From fanotify_mark.2:
"      ENODEV The  filesystem object indicated by pathname is not
              associated with a filesystem that supports fsid (e.g., tmpfs(5)).
...
       EXDEV  The  filesystem  object  indicated by pathname resides
              within a filesystem subvolume (e.g., btrfs(5)) which
uses a different
              fsid than its root superblock.
"

The reason I am proposing this change in XFS is not for the needs of
fanotify itself for the needs of its future downstream users.
We could defer the decision of making this change to that future time
when and if users start complaining.
XFS is certainly not the only filesystem that might need this sort of change
to f_fsid.

> > Regardless of the fanotify uapi and whether it's good or bad, do you insist
> > that the value of f_fsid exposed by xfs needs to be the bdev number and
> > not derived from uuid?
>
> I'm not insisting that it needs to be the bdev number. I'm trying to
> understand why it needs to be changed, what the impact of that
> change is and whether there are other alternatives before I form an
> opinion on whether we should make this user visible filesystem
> identifier change or not...
>
> > One thing we could do is in the "-o nouuid" case that you mentioned
> > we continue to use the bdev number for f_fsid.
> > Would you like me to make that change?
>
> No, I need to you stop rushing around in a hurry to change code and
> assuming that everyone knows every little detail of fanotify and the
> problems that need to be solved. Slow down and explain clearly and
> concisely why f_fsid needs to be persistent, how it gets used to
> optimise <something> when it is persistent, and what the impact of
> it not being persistent is.
>

Fair enough.
I'm in a position of disadvantage having no real users to request this change.
XFS is certainly "not broken", so the argument for "not fixing" it is valid.
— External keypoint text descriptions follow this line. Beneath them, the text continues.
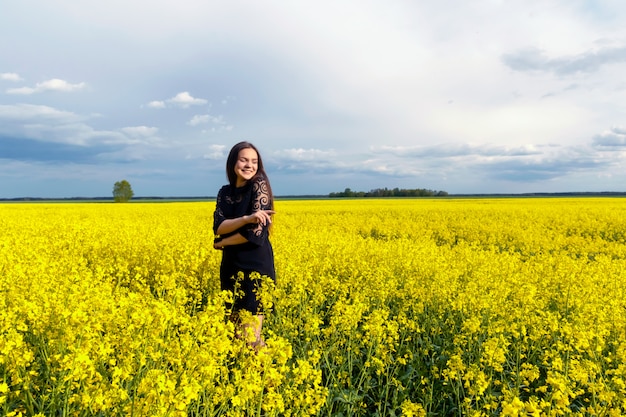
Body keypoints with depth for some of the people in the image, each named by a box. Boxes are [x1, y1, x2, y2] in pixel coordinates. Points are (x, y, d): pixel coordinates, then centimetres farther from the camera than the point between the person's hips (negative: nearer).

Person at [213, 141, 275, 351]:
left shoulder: (259, 185, -9)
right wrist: (246, 218, -23)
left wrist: (222, 243, -3)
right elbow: (218, 227, -6)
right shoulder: (225, 192, 9)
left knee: (249, 335, -5)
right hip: (231, 266, 7)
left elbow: (256, 232, -16)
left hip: (256, 267, -7)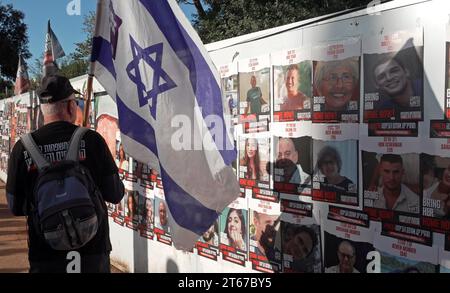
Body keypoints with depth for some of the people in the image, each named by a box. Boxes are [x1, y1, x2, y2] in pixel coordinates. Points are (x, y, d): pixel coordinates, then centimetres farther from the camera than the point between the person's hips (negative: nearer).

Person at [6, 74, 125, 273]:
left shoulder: (22, 149, -8)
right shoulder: (91, 140, -12)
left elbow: (16, 207, 0)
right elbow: (115, 195, -7)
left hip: (45, 256, 1)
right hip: (93, 251, -1)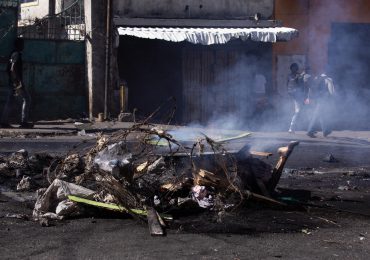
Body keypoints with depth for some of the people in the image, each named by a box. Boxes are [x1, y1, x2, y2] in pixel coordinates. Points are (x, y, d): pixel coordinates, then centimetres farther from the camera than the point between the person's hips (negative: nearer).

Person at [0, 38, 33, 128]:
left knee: (10, 101, 8)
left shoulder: (13, 54, 16)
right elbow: (13, 69, -22)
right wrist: (18, 81, -23)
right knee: (26, 99, -5)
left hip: (12, 82, 10)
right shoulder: (17, 54, -13)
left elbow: (9, 69, 22)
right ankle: (24, 122, -7)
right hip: (17, 82, -10)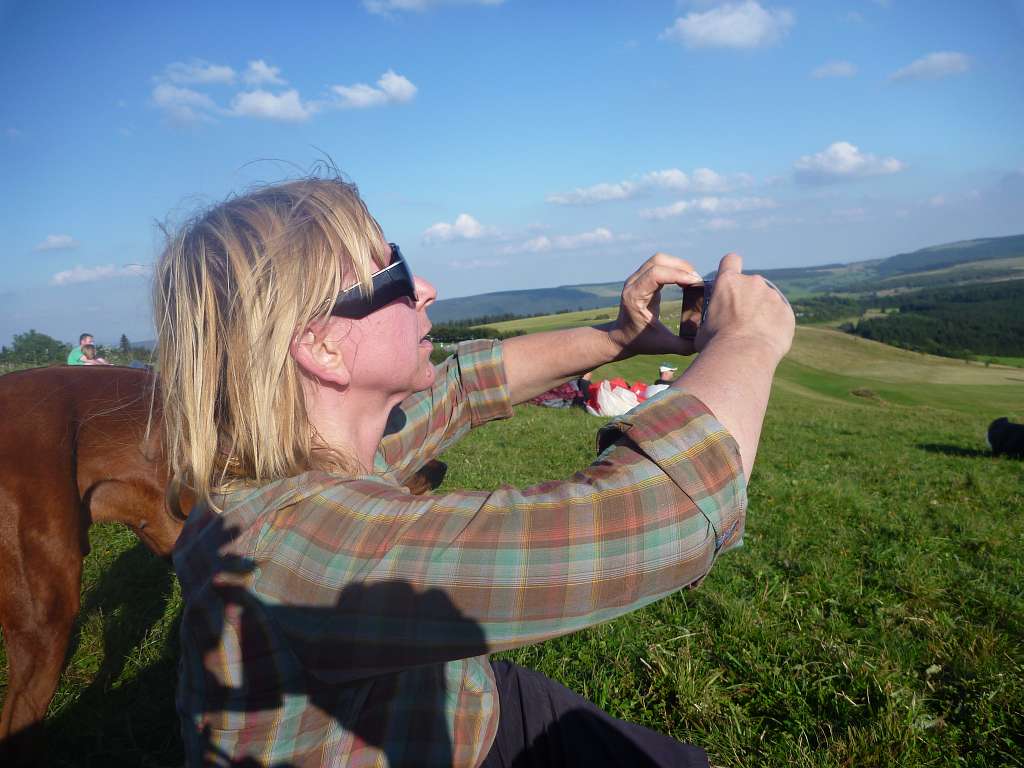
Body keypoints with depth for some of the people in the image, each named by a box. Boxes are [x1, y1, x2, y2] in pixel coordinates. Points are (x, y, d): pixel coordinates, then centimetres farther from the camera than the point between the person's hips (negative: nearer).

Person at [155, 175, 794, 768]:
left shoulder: (318, 441, -13)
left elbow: (460, 385, 4)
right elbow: (659, 510, -42)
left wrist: (615, 340, -2)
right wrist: (747, 340, -24)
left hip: (468, 706, 6)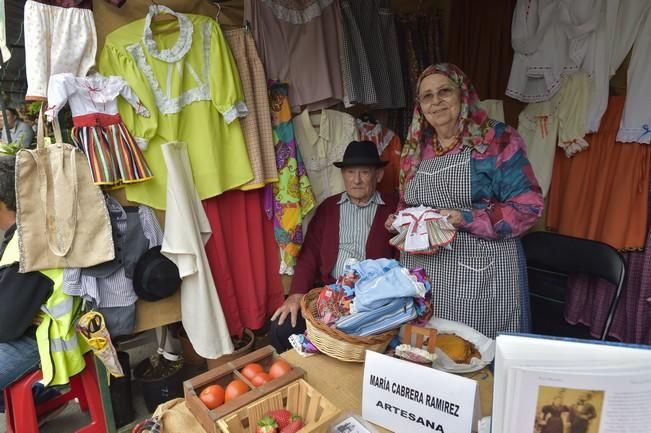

Nevertheless bdev can change on modern systems even without reboot
for example for loop mounted images, so please consider investing the time
in forming an opinion about making this change for the sake of making f_fsid
more meaningful for any caller of statfs(2) not only for fanotify listeners.

Leaving fanotify out of the picture, the question that the prospect user is
trying answer is:
"Is the object at $PATH or at $FD the same object that was observed at
 'an earlier time'?"

With XFS, that question can be answered (< 100% certainty)
using the XFS_IOC_PATH_TO_FSHANDLE interface.

name_to_handle_at(2) + statfs(2) is a generic interface that provides
this answer with less certainty, but it could provide the answer
with the same certainty for XFS.

Thanks,
Amir.